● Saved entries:
╭──

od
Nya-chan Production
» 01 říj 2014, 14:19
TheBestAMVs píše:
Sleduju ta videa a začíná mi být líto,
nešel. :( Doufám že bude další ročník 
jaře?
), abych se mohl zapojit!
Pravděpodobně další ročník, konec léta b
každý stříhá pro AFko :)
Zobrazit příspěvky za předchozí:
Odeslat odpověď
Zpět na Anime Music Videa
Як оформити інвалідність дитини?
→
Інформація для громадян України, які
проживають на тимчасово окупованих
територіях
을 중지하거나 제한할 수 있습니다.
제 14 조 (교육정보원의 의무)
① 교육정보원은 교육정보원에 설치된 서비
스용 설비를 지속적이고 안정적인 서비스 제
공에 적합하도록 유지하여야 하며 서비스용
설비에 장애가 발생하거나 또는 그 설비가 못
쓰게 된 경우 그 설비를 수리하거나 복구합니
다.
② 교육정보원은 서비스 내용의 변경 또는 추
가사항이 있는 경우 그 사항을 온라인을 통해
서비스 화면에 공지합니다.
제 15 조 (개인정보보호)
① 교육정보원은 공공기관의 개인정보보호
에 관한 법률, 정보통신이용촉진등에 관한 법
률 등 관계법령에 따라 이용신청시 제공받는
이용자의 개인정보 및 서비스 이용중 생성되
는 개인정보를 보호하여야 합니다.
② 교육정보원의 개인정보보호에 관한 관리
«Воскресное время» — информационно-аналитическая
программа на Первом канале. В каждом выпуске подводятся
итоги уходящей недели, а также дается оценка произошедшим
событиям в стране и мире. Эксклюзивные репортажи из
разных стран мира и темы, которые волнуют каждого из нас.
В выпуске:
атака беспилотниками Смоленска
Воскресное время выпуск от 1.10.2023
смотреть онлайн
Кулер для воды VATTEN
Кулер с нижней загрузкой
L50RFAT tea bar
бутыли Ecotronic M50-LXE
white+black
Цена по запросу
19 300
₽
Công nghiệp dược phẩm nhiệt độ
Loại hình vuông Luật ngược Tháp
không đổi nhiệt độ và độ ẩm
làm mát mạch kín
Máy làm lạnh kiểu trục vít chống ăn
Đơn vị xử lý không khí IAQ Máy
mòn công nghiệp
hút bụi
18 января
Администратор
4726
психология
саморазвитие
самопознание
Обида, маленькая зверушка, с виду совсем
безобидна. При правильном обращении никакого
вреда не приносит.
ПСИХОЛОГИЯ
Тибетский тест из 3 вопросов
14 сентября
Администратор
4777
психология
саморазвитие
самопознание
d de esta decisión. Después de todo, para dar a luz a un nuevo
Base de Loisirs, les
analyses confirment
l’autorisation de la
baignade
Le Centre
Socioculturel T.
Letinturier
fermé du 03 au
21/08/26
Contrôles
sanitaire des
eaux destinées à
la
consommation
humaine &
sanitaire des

╰──

● Instructions to follow: Within the data above, how many lines contain the word "další"? Write only the number.

● Response to this exercise: 2